**INPUT RECORDS:**
------------------------------------------------

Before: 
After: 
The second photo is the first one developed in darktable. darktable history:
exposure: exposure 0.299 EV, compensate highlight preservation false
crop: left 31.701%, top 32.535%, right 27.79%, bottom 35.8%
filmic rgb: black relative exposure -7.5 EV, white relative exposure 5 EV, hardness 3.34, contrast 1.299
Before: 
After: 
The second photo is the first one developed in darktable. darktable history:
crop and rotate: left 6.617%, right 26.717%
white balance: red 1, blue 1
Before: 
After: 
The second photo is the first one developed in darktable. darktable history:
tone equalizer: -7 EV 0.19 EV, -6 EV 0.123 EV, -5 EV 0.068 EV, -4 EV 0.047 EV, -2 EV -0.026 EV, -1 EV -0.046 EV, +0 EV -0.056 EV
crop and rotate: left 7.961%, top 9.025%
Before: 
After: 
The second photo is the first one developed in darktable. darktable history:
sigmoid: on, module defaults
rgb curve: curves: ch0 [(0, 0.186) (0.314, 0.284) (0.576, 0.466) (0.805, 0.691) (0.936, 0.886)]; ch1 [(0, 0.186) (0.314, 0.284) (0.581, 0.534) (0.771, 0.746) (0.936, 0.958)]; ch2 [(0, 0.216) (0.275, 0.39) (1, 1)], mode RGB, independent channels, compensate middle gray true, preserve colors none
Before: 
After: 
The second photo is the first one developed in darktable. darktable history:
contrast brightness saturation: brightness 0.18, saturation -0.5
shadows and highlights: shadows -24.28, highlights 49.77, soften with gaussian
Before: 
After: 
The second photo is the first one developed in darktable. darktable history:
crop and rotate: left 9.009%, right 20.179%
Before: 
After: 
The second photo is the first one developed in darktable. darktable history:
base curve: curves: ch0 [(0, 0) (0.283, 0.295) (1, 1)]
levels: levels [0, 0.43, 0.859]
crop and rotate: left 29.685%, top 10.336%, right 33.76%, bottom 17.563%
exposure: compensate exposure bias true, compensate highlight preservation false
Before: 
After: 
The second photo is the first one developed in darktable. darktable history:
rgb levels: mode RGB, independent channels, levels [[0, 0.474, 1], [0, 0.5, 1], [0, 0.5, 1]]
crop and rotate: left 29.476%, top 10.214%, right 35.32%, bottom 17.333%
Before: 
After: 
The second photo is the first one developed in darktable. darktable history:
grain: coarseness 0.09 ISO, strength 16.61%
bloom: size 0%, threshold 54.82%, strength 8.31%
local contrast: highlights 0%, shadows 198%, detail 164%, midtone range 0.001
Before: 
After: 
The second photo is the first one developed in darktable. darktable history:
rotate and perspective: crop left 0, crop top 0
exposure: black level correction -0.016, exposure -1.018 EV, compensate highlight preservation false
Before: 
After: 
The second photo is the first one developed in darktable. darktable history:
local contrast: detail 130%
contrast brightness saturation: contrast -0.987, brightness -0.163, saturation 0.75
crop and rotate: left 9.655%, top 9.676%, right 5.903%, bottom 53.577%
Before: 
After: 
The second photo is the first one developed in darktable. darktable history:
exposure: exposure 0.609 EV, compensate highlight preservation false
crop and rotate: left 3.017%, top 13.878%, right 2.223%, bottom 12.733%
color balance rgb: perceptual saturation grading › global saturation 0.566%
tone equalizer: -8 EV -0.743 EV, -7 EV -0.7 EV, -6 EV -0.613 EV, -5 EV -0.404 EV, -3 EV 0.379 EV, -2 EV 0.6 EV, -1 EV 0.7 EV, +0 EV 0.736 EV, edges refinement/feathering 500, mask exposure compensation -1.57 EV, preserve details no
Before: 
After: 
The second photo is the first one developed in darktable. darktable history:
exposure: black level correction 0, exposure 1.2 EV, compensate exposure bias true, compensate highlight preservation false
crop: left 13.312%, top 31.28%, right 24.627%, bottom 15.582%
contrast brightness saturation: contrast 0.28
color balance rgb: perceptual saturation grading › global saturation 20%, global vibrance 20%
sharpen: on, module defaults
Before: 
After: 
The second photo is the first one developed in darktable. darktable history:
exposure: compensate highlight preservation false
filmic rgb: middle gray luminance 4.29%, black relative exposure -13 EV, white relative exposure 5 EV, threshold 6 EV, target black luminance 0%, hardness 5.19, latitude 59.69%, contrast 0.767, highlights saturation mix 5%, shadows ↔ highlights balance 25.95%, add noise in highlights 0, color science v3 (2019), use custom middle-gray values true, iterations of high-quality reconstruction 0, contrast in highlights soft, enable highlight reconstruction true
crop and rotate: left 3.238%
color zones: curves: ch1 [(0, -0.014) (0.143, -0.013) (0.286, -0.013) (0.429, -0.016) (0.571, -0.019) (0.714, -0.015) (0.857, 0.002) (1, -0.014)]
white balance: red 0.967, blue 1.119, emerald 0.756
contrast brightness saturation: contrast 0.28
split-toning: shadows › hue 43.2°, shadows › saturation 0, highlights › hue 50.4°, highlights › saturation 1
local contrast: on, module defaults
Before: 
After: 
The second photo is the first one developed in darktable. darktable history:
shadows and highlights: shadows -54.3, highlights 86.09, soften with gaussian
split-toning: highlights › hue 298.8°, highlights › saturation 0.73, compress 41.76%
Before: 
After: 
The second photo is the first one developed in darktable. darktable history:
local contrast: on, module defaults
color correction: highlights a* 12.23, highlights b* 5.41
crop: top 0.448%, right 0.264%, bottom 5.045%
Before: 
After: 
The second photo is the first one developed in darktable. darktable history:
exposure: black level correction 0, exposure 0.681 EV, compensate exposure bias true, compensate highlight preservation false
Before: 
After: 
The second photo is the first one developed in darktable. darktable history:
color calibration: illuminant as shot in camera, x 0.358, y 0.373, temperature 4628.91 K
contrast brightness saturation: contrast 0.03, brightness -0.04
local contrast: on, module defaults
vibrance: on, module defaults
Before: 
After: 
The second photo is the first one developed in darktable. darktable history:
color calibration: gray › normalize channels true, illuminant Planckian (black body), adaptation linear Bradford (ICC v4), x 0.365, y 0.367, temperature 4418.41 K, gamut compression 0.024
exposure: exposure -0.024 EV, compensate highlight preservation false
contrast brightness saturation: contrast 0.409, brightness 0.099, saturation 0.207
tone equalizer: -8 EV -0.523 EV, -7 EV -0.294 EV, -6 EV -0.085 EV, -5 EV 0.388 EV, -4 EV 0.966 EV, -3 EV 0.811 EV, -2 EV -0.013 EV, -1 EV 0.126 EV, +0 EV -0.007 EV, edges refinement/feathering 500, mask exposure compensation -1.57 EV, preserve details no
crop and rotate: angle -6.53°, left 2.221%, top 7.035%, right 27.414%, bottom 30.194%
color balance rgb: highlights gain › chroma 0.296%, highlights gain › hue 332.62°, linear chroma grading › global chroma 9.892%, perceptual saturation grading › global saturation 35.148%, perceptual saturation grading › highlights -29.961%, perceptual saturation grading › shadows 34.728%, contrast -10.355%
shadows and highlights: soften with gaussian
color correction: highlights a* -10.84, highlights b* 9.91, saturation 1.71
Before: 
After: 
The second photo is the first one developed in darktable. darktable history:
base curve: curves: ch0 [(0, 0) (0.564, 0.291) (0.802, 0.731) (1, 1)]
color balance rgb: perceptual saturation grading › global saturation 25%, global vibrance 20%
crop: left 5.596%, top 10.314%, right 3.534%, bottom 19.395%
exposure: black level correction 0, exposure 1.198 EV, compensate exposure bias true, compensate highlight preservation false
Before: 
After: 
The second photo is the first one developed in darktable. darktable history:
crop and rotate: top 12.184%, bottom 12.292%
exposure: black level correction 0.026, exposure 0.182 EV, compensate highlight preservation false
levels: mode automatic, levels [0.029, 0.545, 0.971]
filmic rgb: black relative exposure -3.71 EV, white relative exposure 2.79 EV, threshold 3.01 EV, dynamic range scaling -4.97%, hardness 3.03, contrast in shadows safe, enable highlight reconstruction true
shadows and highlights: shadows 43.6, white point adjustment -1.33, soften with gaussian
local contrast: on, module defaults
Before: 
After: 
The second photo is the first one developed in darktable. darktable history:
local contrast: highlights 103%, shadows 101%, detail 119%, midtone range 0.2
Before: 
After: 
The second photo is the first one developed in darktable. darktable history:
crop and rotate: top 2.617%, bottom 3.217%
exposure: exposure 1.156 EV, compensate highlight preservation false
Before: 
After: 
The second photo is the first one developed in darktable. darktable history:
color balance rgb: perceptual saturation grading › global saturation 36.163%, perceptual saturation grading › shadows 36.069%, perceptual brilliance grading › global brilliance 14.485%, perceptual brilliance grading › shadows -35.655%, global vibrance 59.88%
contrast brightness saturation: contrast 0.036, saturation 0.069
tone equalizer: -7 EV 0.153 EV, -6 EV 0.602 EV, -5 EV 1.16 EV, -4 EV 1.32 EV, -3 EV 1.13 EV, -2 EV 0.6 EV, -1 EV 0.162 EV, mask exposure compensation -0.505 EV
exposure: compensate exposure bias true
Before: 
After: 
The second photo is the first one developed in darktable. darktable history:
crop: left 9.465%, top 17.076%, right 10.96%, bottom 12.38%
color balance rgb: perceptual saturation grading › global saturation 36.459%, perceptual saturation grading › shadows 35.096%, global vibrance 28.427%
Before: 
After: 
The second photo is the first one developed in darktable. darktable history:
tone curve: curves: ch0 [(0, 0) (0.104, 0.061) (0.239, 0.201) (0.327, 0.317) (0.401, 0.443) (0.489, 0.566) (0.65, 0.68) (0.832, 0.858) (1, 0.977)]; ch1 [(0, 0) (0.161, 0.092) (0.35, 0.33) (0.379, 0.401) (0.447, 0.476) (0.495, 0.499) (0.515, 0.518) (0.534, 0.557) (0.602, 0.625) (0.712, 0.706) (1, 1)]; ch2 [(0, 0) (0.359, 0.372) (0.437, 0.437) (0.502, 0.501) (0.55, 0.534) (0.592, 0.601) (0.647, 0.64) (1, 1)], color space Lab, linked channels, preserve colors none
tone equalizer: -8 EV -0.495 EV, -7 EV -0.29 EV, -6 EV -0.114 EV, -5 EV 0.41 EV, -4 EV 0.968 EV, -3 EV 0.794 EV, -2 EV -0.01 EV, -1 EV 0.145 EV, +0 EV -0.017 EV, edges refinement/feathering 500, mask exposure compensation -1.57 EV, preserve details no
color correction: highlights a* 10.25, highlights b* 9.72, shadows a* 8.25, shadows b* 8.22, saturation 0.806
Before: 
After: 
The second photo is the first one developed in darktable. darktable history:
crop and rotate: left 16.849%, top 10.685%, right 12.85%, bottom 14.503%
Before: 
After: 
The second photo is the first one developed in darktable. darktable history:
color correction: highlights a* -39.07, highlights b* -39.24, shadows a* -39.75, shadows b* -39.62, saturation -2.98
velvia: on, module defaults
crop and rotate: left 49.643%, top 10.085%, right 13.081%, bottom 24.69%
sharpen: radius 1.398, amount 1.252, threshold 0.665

------------------------------------------------

**WHAT TO WORK ON:**
Copy the lines word for word, starting with the first one and ending with the line that contains "crop and rotate: left 7.961%, top 9.025%", including both.

**TASK RESPONSE:**
Before: 
After: 
The second photo is the first one developed in darktable. darktable history:
exposure: exposure 0.299 EV, compensate highlight preservation false
crop: left 31.701%, top 32.535%, right 27.79%, bottom 35.8%
filmic rgb: black relative exposure -7.5 EV, white relative exposure 5 EV, hardness 3.34, contrast 1.299
Before: 
After: 
The second photo is the first one developed in darktable. darktable history:
crop and rotate: left 6.617%, right 26.717%
white balance: red 1, blue 1
Before: 
After: 
The second photo is the first one developed in darktable. darktable history:
tone equalizer: -7 EV 0.19 EV, -6 EV 0.123 EV, -5 EV 0.068 EV, -4 EV 0.047 EV, -2 EV -0.026 EV, -1 EV -0.046 EV, +0 EV -0.056 EV
crop and rotate: left 7.961%, top 9.025%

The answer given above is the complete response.